In 1986 I visited Anzac Cove in Gallipoli. It wasn’t Anzac Day but rather November, close to Remembrance Day. It was a deceptively tranquil piece of coastline where the tunnels, graves and memorial imposed a sense of surreal awe upon a young Australian backpacker.
That was 29 years ago and I wouldn’t have believed that the commemoration of Gallipoli would grow even stronger as the years went by.
Today marks the 100th anniversary of the landing of the allied troops onto this forboding peninsula where so many thousands of young men died, and many observations were held across several continents to mark this solemn occasion.

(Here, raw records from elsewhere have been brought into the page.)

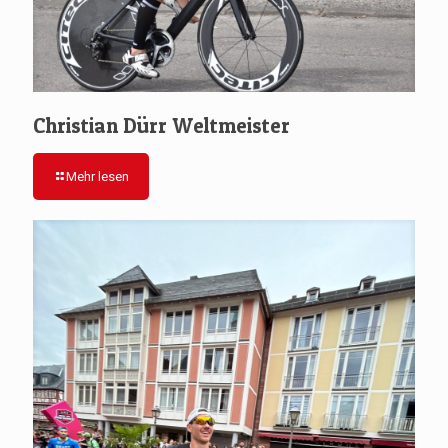
Christian Dürr Weltmeister
Mehr lesen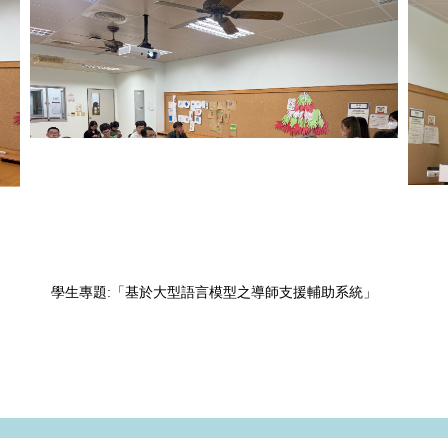
學生專題:「基於大型語言模型之導師支援輔助系統」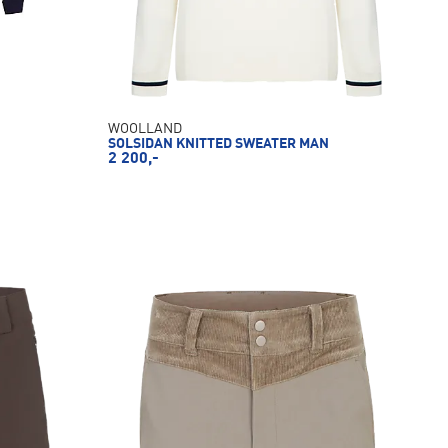
WOOLLAND
SOLSIDAN KNITTED SWEATER MAN
2 200,-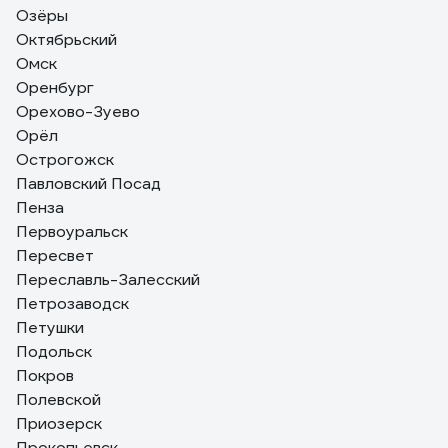
Озёры
Октябрьский
Омск
Оренбург
Орехово-Зуево
Орёл
Острогожск
Павловский Посад
Пенза
Первоуральск
Пересвет
Переславль-Залесский
Петрозаводск
Петушки
Подольск
Покров
Полевской
Приозерск
Прокопьевск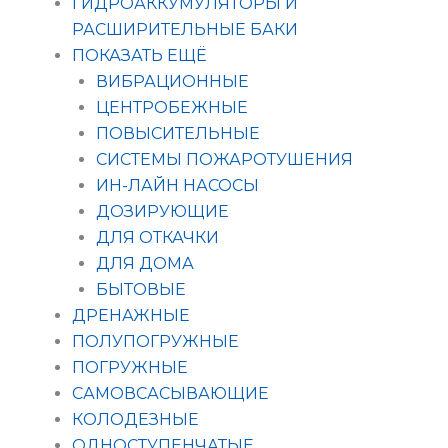
ГИДРОАККУМУЛЯТОРЫ И
РАСШИРИТЕЛЬНЫЕ БАКИ
ПОКАЗАТЬ ЕЩЁ
ВИБРАЦИОННЫЕ
ЦЕНТРОБЕЖНЫЕ
ПОВЫСИТЕЛЬНЫЕ
СИСТЕМЫ ПОЖАРОТУШЕНИЯ
ИН-ЛАЙН НАСОСЫ
ДОЗИРУЮЩИЕ
ДЛЯ ОТКАЧКИ
ДЛЯ ДОМА
БЫТОВЫЕ
ДРЕНАЖНЫЕ
ПОЛУПОГРУЖНЫЕ
ПОГРУЖНЫЕ
САМОВСАСЫВАЮЩИЕ
КОЛОДЕЗНЫЕ
ОДНОСТУПЕНЧАТЫЕ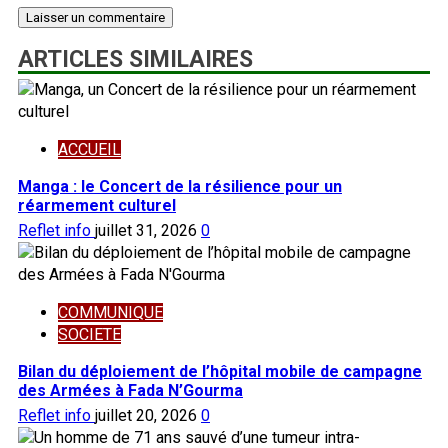
ARTICLES SIMILAIRES
ACCUEIL
Manga : le Concert de la résilience pour un
réarmement culturel
Reflet info
juillet 31, 2026
0
COMMUNIQUE
SOCIETE
Bilan du déploiement de l’hôpital mobile de campagne
des Armées à Fada N’Gourma
Reflet info
juillet 20, 2026
0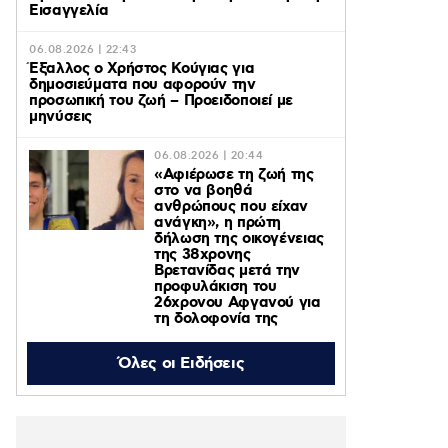
Εισαγγελία
06.08.2026 | 22:43
Έξαλλος ο Χρήστος Κούγιας για
δημοσιεύματα που αφορούν την
προσωπική του ζωή – Προειδοποιεί με
μηνύσεις
06.08.2026 | 20:44
«Αφιέρωσε τη ζωή της
στο να βοηθά
ανθρώπους που είχαν
ανάγκη», η πρώτη
δήλωση της οικογένειας
της 38χρονης
Βρετανίδας μετά την
προφυλάκιση του
26χρονου Αφγανού για
τη δολοφονία της
06.08.2026 | 20:19
Όλες οι Ειδήσεις
Αμαλία Κωστοπούλου: Νέες φωτογραφίες
από τις διακοπές της στο Κάπρι
06.08.2026 | 19:10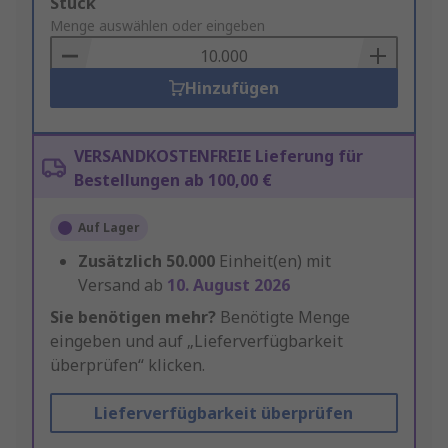
Add
Stück
to
Menge auswählen oder eingeben
Basket
Hinzufügen
VERSANDKOSTENFREIE Lieferung für
Bestellungen ab 100,00 €
Auf Lager
Zusätzlich
50.000
Einheit(en) mit
Versand ab
10. August 2026
Sie benötigen mehr?
Benötigte Menge
eingeben und auf „Lieferverfügbarkeit
überprüfen“ klicken.
Lieferverfügbarkeit überprüfen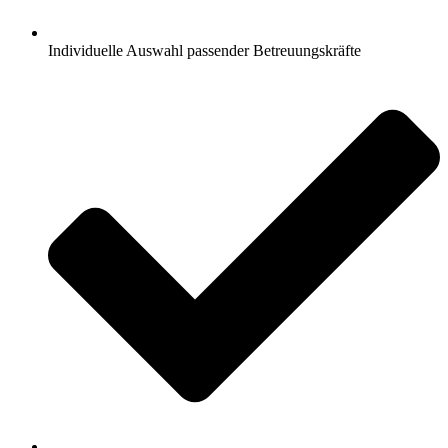
Individuelle Auswahl passender Betreuungskräfte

I write about one in particular because it involves a relative of mine, who served at Gallipoli; my great-great uncle, Benjamin Bennett Leane was honoured today when Prince Charles read out part of his diary at the dawn service at Gallipoli. The diary was written in the form of letters, addressed to his wife Phyllis, back in Australia looking after their 2 young children; Benjamin never met his youngest child.
Benjamin Leane (pictured standing on the far left) was one of 6 boys, 4 of whom served at Gallipoli – one of them was my great grandfather (seated front left in the picture). Benjamin and his brothers managed to survive the ordeal at Gallipoli, but he was to die 2 years later at Bullecourt in France.
This is just one of the hundreds of thousands of stories that would have been shared today and in the 100 years since the landing and ensuing battle at Gallipoli, forever to be known as Anzac Cove.
I would love to hear your stories too.